During Biden’s first six months in office, his Gallup approval ratings ran between 54 and 57 percent, his disapproval ratings between 37 and 42 percent. In the evenly divided and deeply partisan country we have today, that is about as good as a president is going to get. His approval dropped 6 points to 50 percent in July, then to 49 percent in August, 43 percent in September, and to 42 percent in November, never to rise above 45 percent again.
A real autopsy would focus on those first nine months of 2021, and perhaps the weeks between the 2020 election and the beginning of 2021. Decisions were made that planted the seeds of this loss.
Politically, the Biden presidency was dead after the first 10 months of 2021, hopelessly lost in a political Bermuda Triangle of the border and soaring inflation, which eventually reached a 40-year high; Biden left office with the cost of living 25 percent higher than when he took office. The debacle that was the withdrawal from Afghanistan was just icing on the cake.

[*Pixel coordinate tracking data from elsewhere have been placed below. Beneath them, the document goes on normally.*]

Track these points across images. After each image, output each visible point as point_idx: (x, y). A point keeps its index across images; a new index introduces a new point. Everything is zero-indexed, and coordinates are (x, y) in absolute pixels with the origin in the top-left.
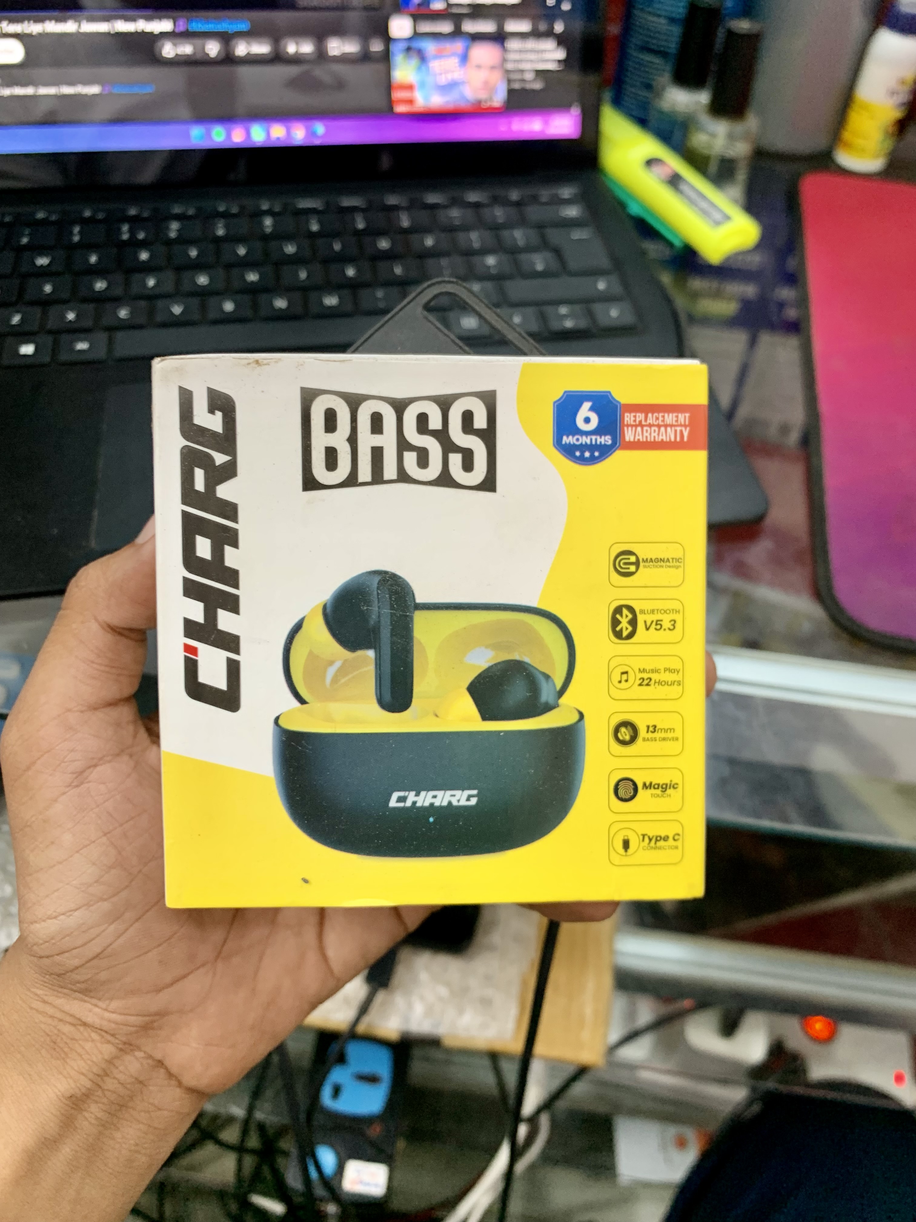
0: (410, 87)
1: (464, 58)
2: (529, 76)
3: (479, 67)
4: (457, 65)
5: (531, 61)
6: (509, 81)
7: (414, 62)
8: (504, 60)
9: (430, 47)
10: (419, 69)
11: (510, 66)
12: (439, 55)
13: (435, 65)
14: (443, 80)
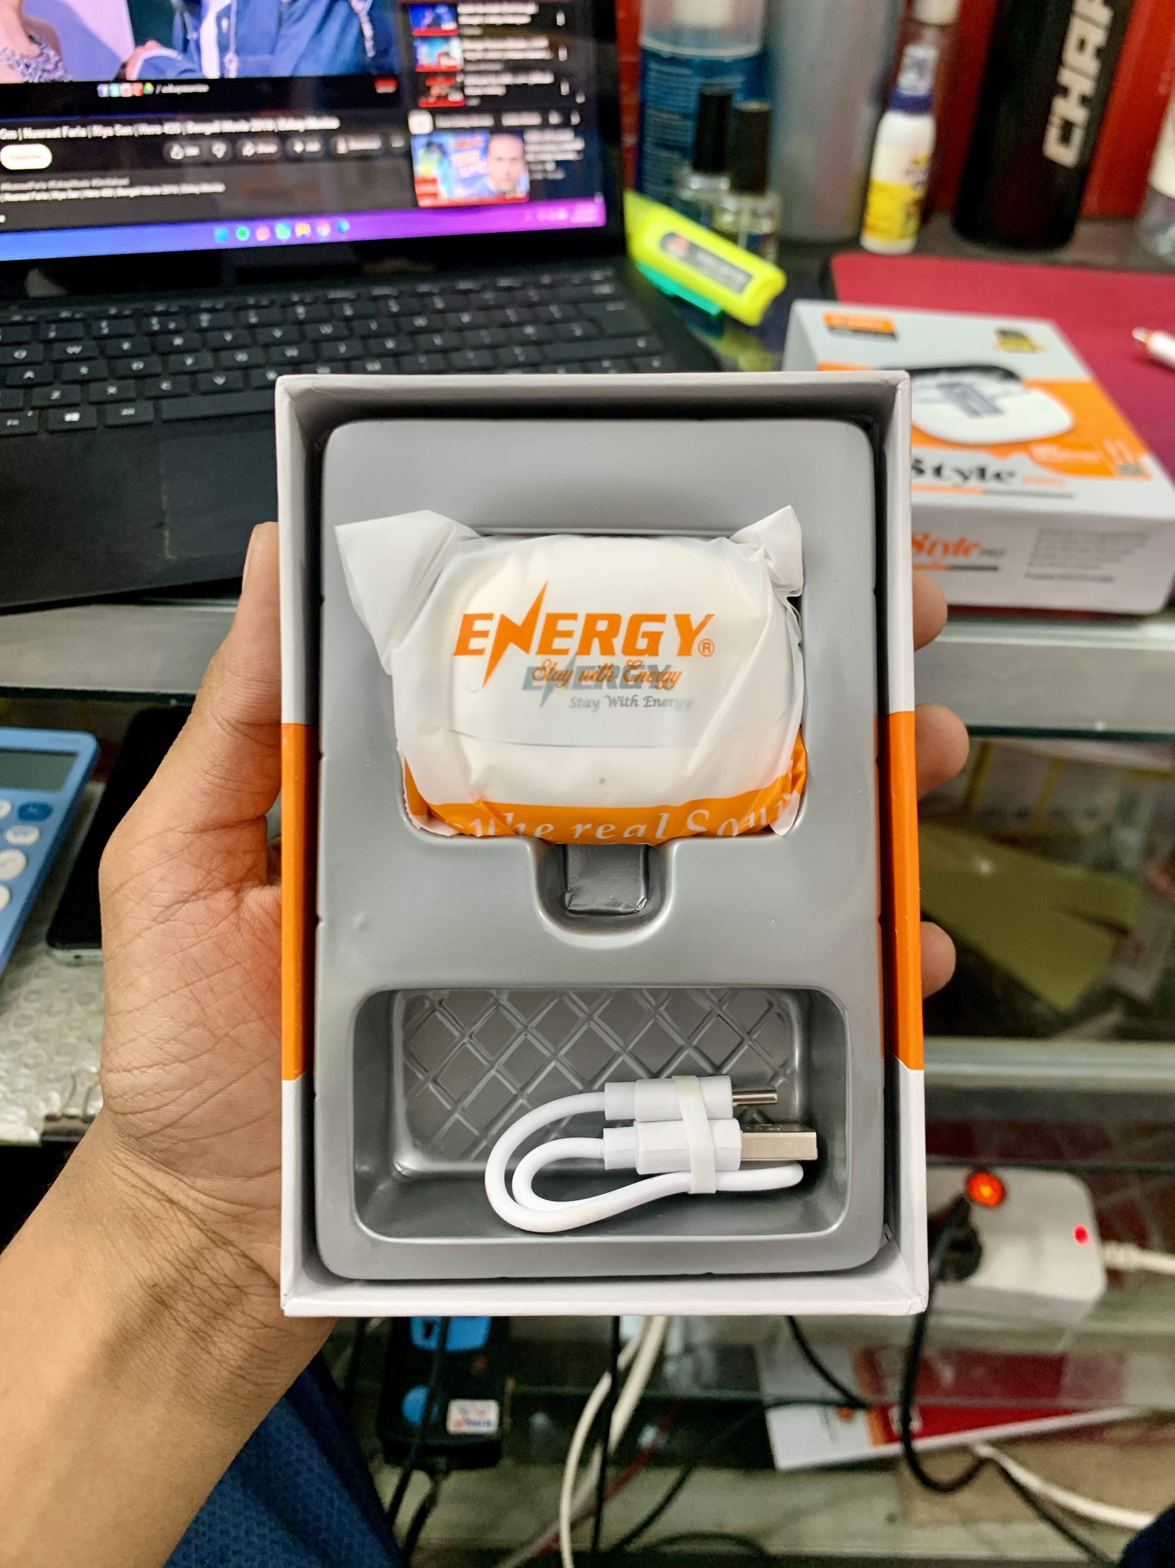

In her book 107 Days, Harris argues that if Biden had dropped out sooner, the extra time would have enabled her to run a winning campaign. I don’t think extra time would have made a difference. I doubt that if the 2024 Democratic nominee had been male rather than female, or white rather than Black, or gay rather than straight, any of it would have made much difference, nor would a different campaign team. The reality is that any vice president or member of the Biden Cabinet would have been found guilty by association.
The question is, the next time Democrats get into power (likely in just over a year’s time, at least in the House), will they be any wiser? Will the decisions they make be as politically tone-deaf as we saw in 2021? The agenda must align with the victory, and if the victory is meager, the agenda should be somewhat more restrained as well. While I am quite convinced that Democrats will win a House majority next year, I would be surprised if it matches the 26-seat average loss that presidents’ parties have averaged since the end of World War II. But governing decisions can be more politically fateful than decisions made during the height of a campaign.